Let $x=x_n\dots x_1x_0=\sum_{i=0}^n x_i 2^i$ be the binary expansion of $x$, and let $a_j=a^{2^j}\pmod N$.
Very naively:
$$
a^x \pmod N = \overbrace{a*(a*(a*\dots*(a))\dots))}^{\text{x terms}}
$$
This requires $\theta(x)$ multiplications.
Traditional Square and Multiply:
$$
a^x \pmod N = a^{x_n \dots x_0} = a^{2^n x_n+ \dots+ x_0}
=(a^{2^n})^{x_n} (a^{2^{n-1}})^{x_{n-1}} \dots a^{2^0})^{x_n}
=\prod_{i=0}^n a_i^{x_i}
$$
So, to use this for efficient multiplication, we maintain a product value $y$, and exponentiation variable $e$ - initialised with $(y,e)=(1,a)$. Then, we simply continue to square $e$, multiplying $y$ by $e$ each time we reach some power $a^{2^j}$ for which $x_j= 1$. How much work does this require? Well, we must calculate $n=\log_2(x)$ multiplications to calculate the $a_j$, and then on average $n/2$ multiplications to calculate $a^x$ (where we assume that an "average" value of $x$ has half it's bits set), and at most $n$ multiplications. Total? $2n$ worst case, $\frac{3}{2}n$ on average.

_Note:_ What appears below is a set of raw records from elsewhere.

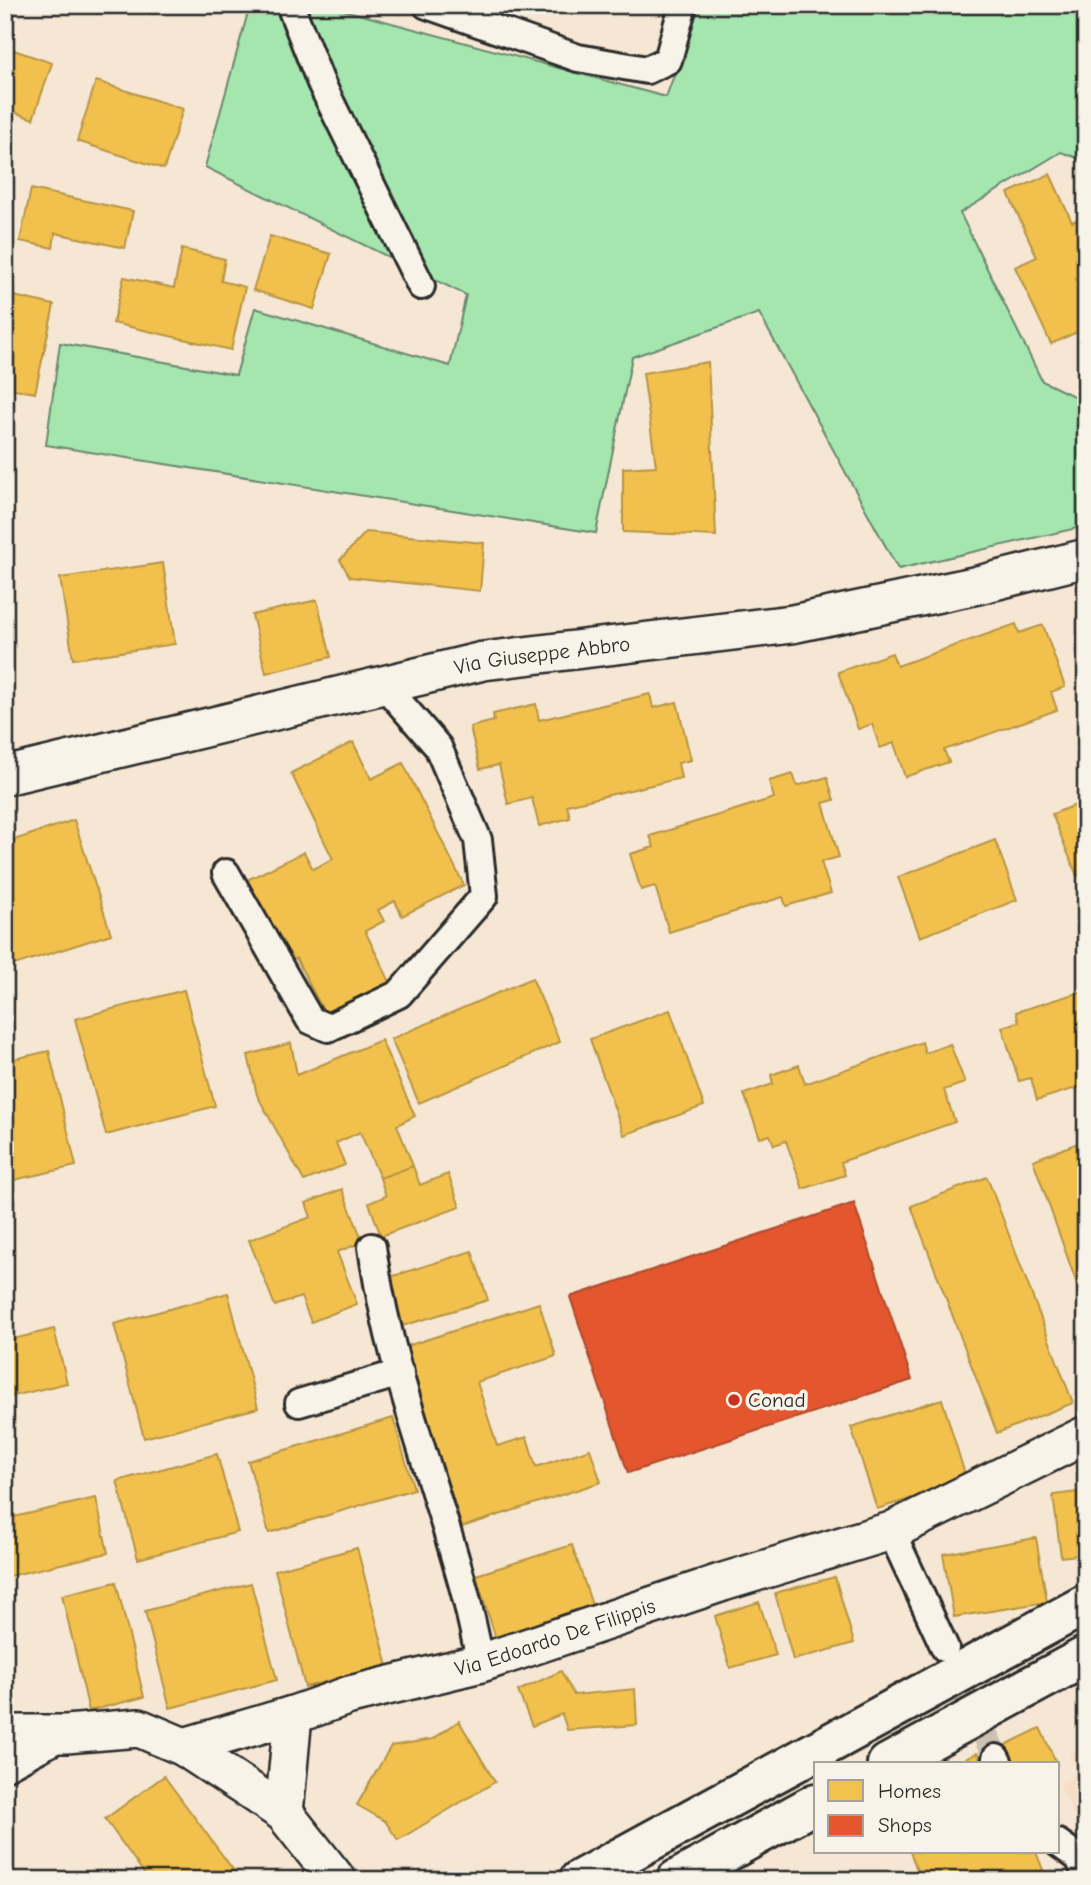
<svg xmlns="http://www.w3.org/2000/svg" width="1091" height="1885" font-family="'Comic Neue',sans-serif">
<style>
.built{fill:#f6dfc6}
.green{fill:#a5e6af;stroke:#68886d;stroke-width:2}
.homes{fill:#f2c14e;stroke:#b69444;stroke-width:2}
.shops{fill:#e4572e;stroke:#ac4a2d;stroke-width:2}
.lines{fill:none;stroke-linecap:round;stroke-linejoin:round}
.street-tunnel{stroke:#cdc1b2;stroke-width:26;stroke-dasharray:26 13;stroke-linecap:butt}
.street-casing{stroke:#2b2b2b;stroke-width:32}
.secondary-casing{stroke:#2b2b2b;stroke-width:42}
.highway-casing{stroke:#2b2b2b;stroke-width:44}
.street{stroke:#f7f3e8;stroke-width:26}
.secondary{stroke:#f7f3e8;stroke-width:37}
.highway{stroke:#f7f3e8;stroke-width:38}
.poi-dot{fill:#c8321e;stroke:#f7f3e8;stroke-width:2.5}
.labels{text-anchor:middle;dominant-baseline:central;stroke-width:7;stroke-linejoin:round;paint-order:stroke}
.street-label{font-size:21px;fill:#2b2b2b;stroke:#f7f3e8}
.poi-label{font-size:21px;fill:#2b2b2b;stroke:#f7f3e8;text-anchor:start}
</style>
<rect width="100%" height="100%" fill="#f6e7d4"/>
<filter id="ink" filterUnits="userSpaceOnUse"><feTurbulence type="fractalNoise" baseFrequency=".0143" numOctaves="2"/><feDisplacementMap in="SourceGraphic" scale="14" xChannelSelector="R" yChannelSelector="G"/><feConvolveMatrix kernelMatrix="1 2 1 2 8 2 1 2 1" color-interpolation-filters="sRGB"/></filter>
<g filter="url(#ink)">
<!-- built -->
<path class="built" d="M1086 1746V1844L1059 1783 1079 1774 1069 1754Z"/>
<!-- green -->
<path class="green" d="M250 5H325L666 97 700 5H1086V161L1061 152 960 213 1042 381 1086 402V526L898 569 759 313 632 357 596 533 46 445 60 343 236 375 255 308 450 366 466 295 205 167Z"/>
<!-- homes -->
<path class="homes" d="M5 47 52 63 33 119 5 109Z
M96 81 183 109 164 169 77 141Z
M1050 174 1072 222 1086 216V328L1051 344 1015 267 1037 257 1008 193Z
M31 189 133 211 125 248 55 233 53 248 20 241Z
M270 236 331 254 314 309 253 290Z
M182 249 225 259 221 281 245 287 231 350 113 323 124 277 174 288Z
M5 294 54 305 35 393 5 387Z
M708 362 716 536 623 532V468L656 466 643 373Z
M366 532 484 543 480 591 350 577 340 560Z
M163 563 175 644 73 659 60 578Z
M317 600 331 657 266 673 252 615Z
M1016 624 1019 633 1043 625 1065 687 1051 692 1057 710 944 750 949 762 905 777 894 743 880 748 872 724 858 729 838 672 892 653 897 666Z
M650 694 653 708 677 702 691 760 678 763 681 778 567 805 570 818 539 826 532 798 508 804 499 765 480 769 470 727 494 721 493 714 536 704 539 720Z
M353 742 371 779 403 763 464 885 402 916 395 901 378 910 384 921 365 931 392 986 327 1018 296 958 282 965 241 883 304 852 313 869 333 859 291 773Z
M793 774 797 786 827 777 834 800 823 803 839 857 821 862 831 893 786 906 783 897 669 932 655 886 641 890 630 854 654 847 650 836 774 798 769 781Z
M1086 801V872L1077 876 1052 814Z
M74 820 111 934 5 968V843Z
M995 840 1017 900 920 937 898 877Z
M532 978 560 1042 419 1103 391 1039Z
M184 990 215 1106 106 1135 75 1019Z
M1086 990V1085L1037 1100 1031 1078 1019 1081 1002 1027 1019 1022 1016 1012Z
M670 1010 704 1106 624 1135 590 1039Z
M381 1040 415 1116 397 1125 413 1166 380 1178 360 1132 336 1143 345 1165 304 1181 257 1095 248 1055 291 1043 297 1075Z
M922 1042 925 1053 950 1044 965 1083 944 1090 955 1122 841 1162 845 1175 803 1189 786 1141 774 1145 770 1135 760 1138 744 1094 773 1084 771 1075 799 1065 805 1084Z
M49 1051 76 1166 5 1182V1061Z
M1086 1140V1284L1078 1287 1033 1160Z
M413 1166 420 1185 448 1174 460 1207 381 1236 369 1203 386 1196 380 1178Z
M987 1177 1073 1403 997 1433 911 1206Z
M342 1189 363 1242 337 1252 357 1304 311 1322 301 1297 275 1306 249 1240 311 1217 306 1203Z
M472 1251 488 1300 399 1327 384 1279Z
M228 1293 258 1408 144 1438 114 1324Z
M539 1303 556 1356 477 1382 497 1446 527 1437 536 1467 590 1449 601 1482 462 1527 404 1347Z
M54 1329 67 1383 5 1398V1341Z
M942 1399 967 1481 877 1509 851 1427Z
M393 1418 414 1489 269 1533 248 1461Z
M217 1454 238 1532 138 1559 117 1481Z
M1086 1491V1554L1061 1557 1053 1495Z
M96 1498 108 1553 5 1577V1519Z
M1036 1538 1047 1602 954 1617 943 1554Z
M572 1545 593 1608 496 1639 476 1575Z
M357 1548 388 1666 305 1687 275 1570Z
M835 1577 854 1643 793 1660 775 1593Z
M116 1582 144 1697 89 1711 62 1595Z
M251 1583 277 1680 170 1708 145 1611Z
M759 1602 776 1655 730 1668 715 1616Z
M561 1671 574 1695 635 1689 637 1725 567 1730 562 1714 532 1726 518 1691Z
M459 1721 495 1782 398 1840 385 1821 357 1805 391 1746 433 1739Z
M1040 1728 1057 1764H1005L997 1749Z
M977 1753 982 1764H955Z
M164 1776 237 1875 230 1880H149L105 1819Z
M910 1852H1036L1047 1880H921Z"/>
<!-- shops -->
<path class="shops" d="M854 1203 912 1380 628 1473 570 1297Z"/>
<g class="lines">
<!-- street-tunnel -->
<path class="street-tunnel" d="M950 1659 996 1758"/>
<defs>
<path id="street" d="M290 5 321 83 421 286
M427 5 578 58 647 70 668 60 683 5
M226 873 310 1020 328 1028 399 994 484 896 478 840 438 747 384 685
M372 1247C388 1363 432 1473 463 1586 470 1611 475 1638 481 1663
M299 1403 400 1373
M891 1531 945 1648
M996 1758 999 1764
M5 1767 62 1736
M1058 1843 1079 1858 1086 1874"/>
<g id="secondary">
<path id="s1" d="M5 776 483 661 792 624 978 585 1086 558"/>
<path d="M5 1734H66L139 1728 184 1747 284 1813 337 1880"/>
<path id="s2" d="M184 1747 293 1715 350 1695 481 1663 723 1582 891 1531 1086 1435"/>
<path d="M284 1813 293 1715"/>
</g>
<path id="highway" d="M887 1764 1086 1656
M579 1880 1086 1604
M676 1880 816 1803"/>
</defs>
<!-- street casing -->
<use href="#street" class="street-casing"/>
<!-- secondary casing -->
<use href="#secondary" class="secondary-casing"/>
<!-- highway casing -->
<use href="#highway" class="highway-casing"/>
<!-- street -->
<use href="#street" class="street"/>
<!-- secondary -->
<use href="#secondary" class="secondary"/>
<!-- highway -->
<use href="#highway" class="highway"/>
</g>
</g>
<!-- markers -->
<circle class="poi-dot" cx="734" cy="1400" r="7"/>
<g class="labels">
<!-- street labels -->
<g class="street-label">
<text stroke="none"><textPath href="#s1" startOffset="551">Via Giuseppe Abbro</textPath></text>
<text stroke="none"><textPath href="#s2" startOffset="387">Via Edoardo De Filippis</textPath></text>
</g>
<!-- poi labels -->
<g class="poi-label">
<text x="748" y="1400">Conad</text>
</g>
</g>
<!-- margin -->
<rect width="1091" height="1885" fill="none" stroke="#f7f3e8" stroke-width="28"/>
<rect x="14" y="14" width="1063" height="1857" fill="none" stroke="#2b2b2b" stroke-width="2.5" filter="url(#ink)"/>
<!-- legend -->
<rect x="814" y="1762" width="245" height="91" fill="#f7f3e8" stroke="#a5a39c" stroke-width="2"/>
<rect x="828" y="1780" width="35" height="21" fill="#f2c14e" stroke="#a5a39c" stroke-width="2"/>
<text x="878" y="1798" font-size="21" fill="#2b2b2b">Homes</text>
<rect x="828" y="1815" width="35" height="21" fill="#e4572e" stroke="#a5a39c" stroke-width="2"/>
<text x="878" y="1832" font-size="21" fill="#2b2b2b">Shops</text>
</svg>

Precomputational Optimisations of Square and Multiply
Calculating each $a_j=a^{2^j}\pmod N$ in advance, when we calculate $a^x$ we only need to do the (at most) $n$ multiplications. That is, we do not need to do any exponentiations at all. However, if $x$ may be very large, this will involve storing a large amount of data, but by storing some subset of these $j$ we can reduce the number of exponentiations required to reach the remaining values. Moreover, if one so wished this could store values such as $b=a_4*a_2$, which would reduce the online cost of calculating $a^{1010b}$ to the cost of looking up $b=a^{1010b}$.
Deciding a balance for this trade-off provides an interesting question, since at some point storing too many powers becomes unreasonable. For example, it would be possible to precompute and store $a^x\pmod N$ for all $x\in\{0,\dots,2^t\}$. This would reduce calculating $a^x$ to the look-up cost, but such a table would have size $\theta(2^t)$, which may well be impractically large.